Extracted records:

------------------------------------------------------------

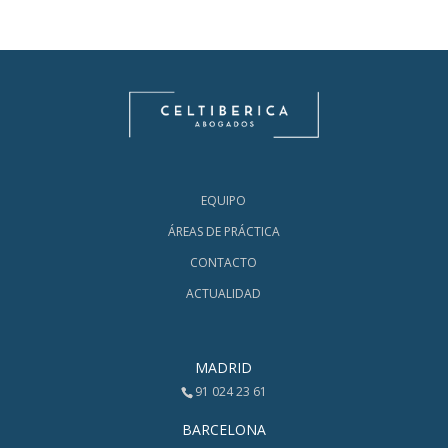
EQUIPO
ÁREAS DE PRÁCTICA
CONTACTO
ACTUALIDAD
MADRID
91 024 23 61
BARCELONA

------------------------------------------------------------

Task to complete: I would like the data above transcribed exactly, with its pictures left out.

Exercise answer:
EQUIPO
ÁREAS DE PRÁCTICA
CONTACTO
ACTUALIDAD
MADRID
91 024 23 61
BARCELONA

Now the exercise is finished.